Select Discover ecommerce merchants interested in generating incremental revenue via alternative payment solutions will offer the BilltoMobile carrier billing option. As a result of the arrangement, Discover will be able to better serve ecommerce merchants selling digital goods, which account for a lot of the transaction volume via carrier billing.

“Discover has been proactive in the mobile payments space,” said Jim Greenwall, CEO of BilltoMobile, San Jose, CA.

“There is really no question that consumers will move towards mobile payments over the next decade,” he said.

“Carrier billing offers convenience, is good for smaller impulse purchases and offers higher conversion rates for merchants.”

Higher conversion rates
Credit card networks such as Discover are looking for ways to take advantage of the growth in mobile payments and carrier billing is one option.

Carrier billing is attractive to credit card companies because it offers higher conversion rates than standard offerings.

“While credit cards offer lower rates than carrier billing, it is all about conversion,” Mr. Greenwall said.

“We are seeing 40 to 50 percent conversion rates on carrier billing and that is typically much higher than you will find for conversion on normal credit card payments,” he said.

For merchants, offering carrier billing is a way to drive sales from consumers they would not normally be able to attract such as those without credit cards.

Increasingly carrier billing is also appealing to consumers who have credit cards but may not want to take the time to enter their credit card number and billing address for smaller purchases.

Carrier billing enables these consumers to make impulse purchases. Purchases of digital goods or ones that are under $50 are frequently paid for via carrier billing.

Carrier relationships
BilltoMobile’s proprietary mobile payments service is used by Verizon Wireless, AT&T, Sprint and T-Mobile. The company also serves as a mobile payments gateway for Verizon and Sprint.

Carrier billing is just one of the ways that credit card networks are trying to take advantage of the growth in  mobile payments.
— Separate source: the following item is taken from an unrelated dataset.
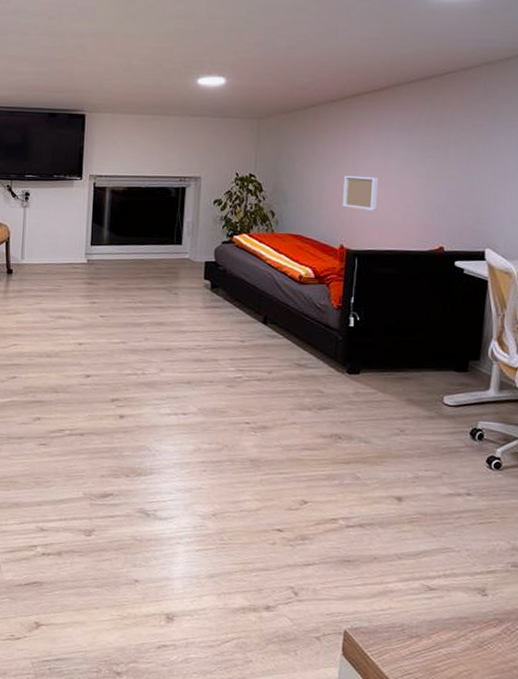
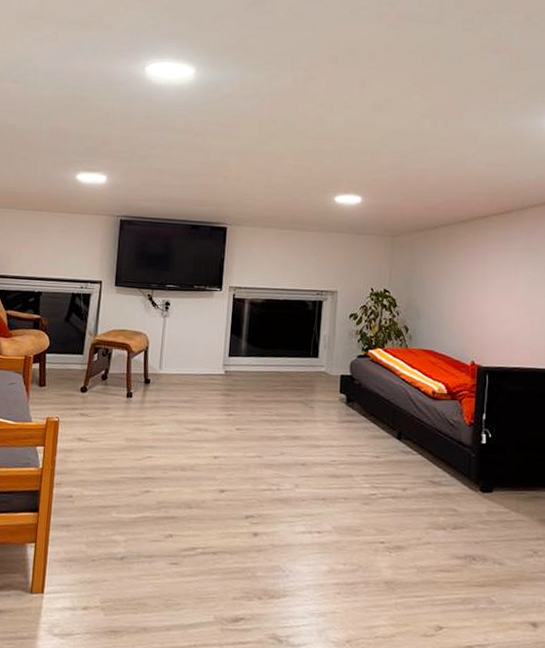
wall art: present [342,175,379,211] -> none [472,293,507,328]

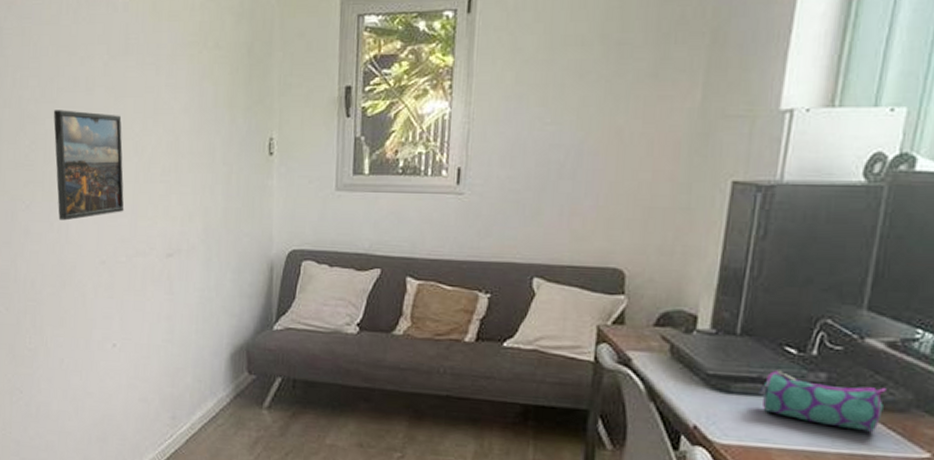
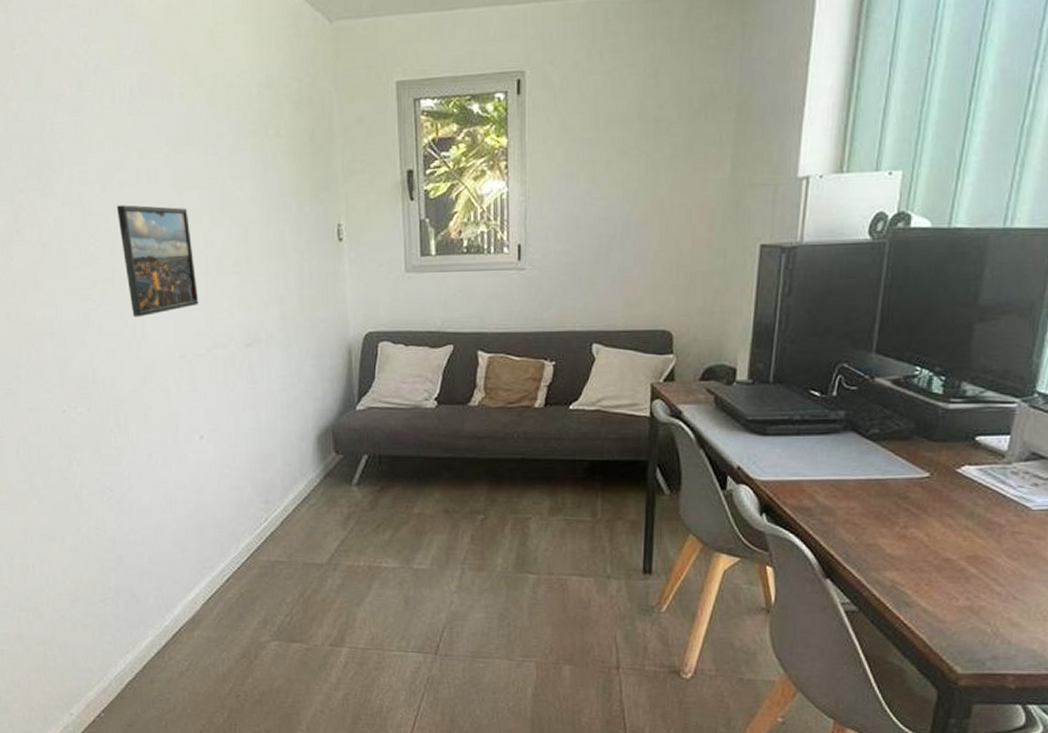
pencil case: present [758,370,887,432] -> none [790,411,893,459]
Visa recently said it is readying a mobile payments application in partnership with Sony that will let consumers make contactless payments at the point of sale during the London 2012 Olympic Games (see story).

MasterCard is running an NFC pilot program at movie theaters in Australia that lets consumers pay for food and drink items via their mobile devices (see story).

The deal with BilltoMobile reflects how Discover and others are interested in developing closer ties to wireless carriers, who are expected to play a key role in mobile payments going forward.

“There is no question that the mobile payments market is the future of payments and that the carriers will play a pretty significant role,” Mr. Greenwall said. “All major credit card companies want to stay close to the carriers as a strategic advantage.”